Processo a Turetta

Ieri, 25 ottobre, Filippo Turetta è apparso in tribunale, davanti le telecamere per essere interrogato dai magistrati sull'assassinio di Giulia Cecchettin. Un po' diverso da come appariva nelle foto scattate insieme a Giulia; lì la sua curiosa faccia sembrava suggerire un'idea di allegria per il fatto di essere in compagnia di un angelo; qui invece appare serio e bene agghindato, diverso dalla diversità sbandierata in precedenza. Presente in aula anche il padre di Giulia, Gino; che a un certo punto ha abbandonato la sala ed è uscito. I giornalisti presenti hanno rilevato che il giovane assassino non ha mai guardato il padre della sua vittima, né tantomeno si è sognato di chiedere scusa. Chiedere scusa! Come se l'avesse semplicemente urtato nel passargli accanto, non - invece - perdono, perché il perdono non sembra più essere merce dei nostri tristi giorni. Sarebbe un po' come se per tutti i bombardamenti che hanno colpito a tappeto l'Ucraina e la Palestina ci si dovesse limitare soltanto alle scuse di rito, e non a un perdono sincero. Bene ha fatto Elena, la sorella di Giulia, a disertare l'aula del tribunale, ma non si può accusare il padre Gino per esserci invece andato. Poi, evidentemente, è stato talmente forte il dolore provocato dalle confessioni del mostro da farlo uscire prima della fine dell'interrogatorio e prima che potesse uscire di senno, per poi rispondere brevemente alle domande dei giornalisti ai quali a un certo punto ha anche detto: "Ora so chi è Filippo". 
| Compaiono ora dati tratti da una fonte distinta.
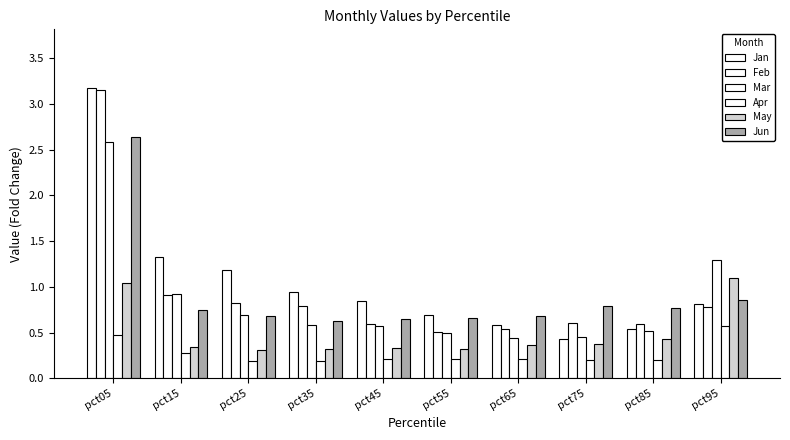

Reading left to right, extract all data points from this chart.

Jan: pct05=3.2	pct15=1.3	pct25=1.2	pct35=0.9	pct45=0.8	pct55=0.7	pct65=0.6	pct75=0.4	pct85=0.5	pct95=0.8
Feb: pct05=3.2	pct15=0.9	pct25=0.8	pct35=0.8	pct45=0.6	pct55=0.5	pct65=0.5	pct75=0.6	pct85=0.6	pct95=0.8
Mar: pct05=2.6	pct15=0.9	pct25=0.7	pct35=0.6	pct45=0.6	pct55=0.5	pct65=0.4	pct75=0.5	pct85=0.5	pct95=1.3
Apr: pct05=0.5	pct15=0.3	pct25=0.2	pct35=0.2	pct45=0.2	pct55=0.2	pct65=0.2	pct75=0.2	pct85=0.2	pct95=0.6
May: pct05=1.0	pct15=0.3	pct25=0.3	pct35=0.3	pct45=0.3	pct55=0.3	pct65=0.4	pct75=0.4	pct85=0.4	pct95=1.1
Jun: pct05=2.6	pct15=0.7	pct25=0.7	pct35=0.6	pct45=0.6	pct55=0.7	pct65=0.7	pct75=0.8	pct85=0.8	pct95=0.9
Gino Cecchettin è un uomo di mezza età che la vita ha colpito duramente due volte: dapprima facendo morire la ancor giovane moglie Monica, e poi la giovanissima figlia Giulia. Giulia che era in procinto di laurearsi, dopo avere studiato sodo per conseguire la meritata laurea. Giulia che desiderava svolgere con passione e impegno la professione di disegnatrice. Giulia che era un incanto per gli occhi e una musica per le orecchie, e che illuminava con la sua giovanile presenza la casa altrimenti vuota dopo la scomparsa della mamma. Quello che si perde dopo una scomparsa simile non si può descrivere a parole, perché non ve ne sono abbastanza per descrivere il vuoto enorme lasciato. E dover ascoltare un farabutto che parla del suo delitto come se fosse cosa da niente, a parte qualche lacrimuccia fuoriuscita dai suoi occhi di faina, è cosa disgustosa.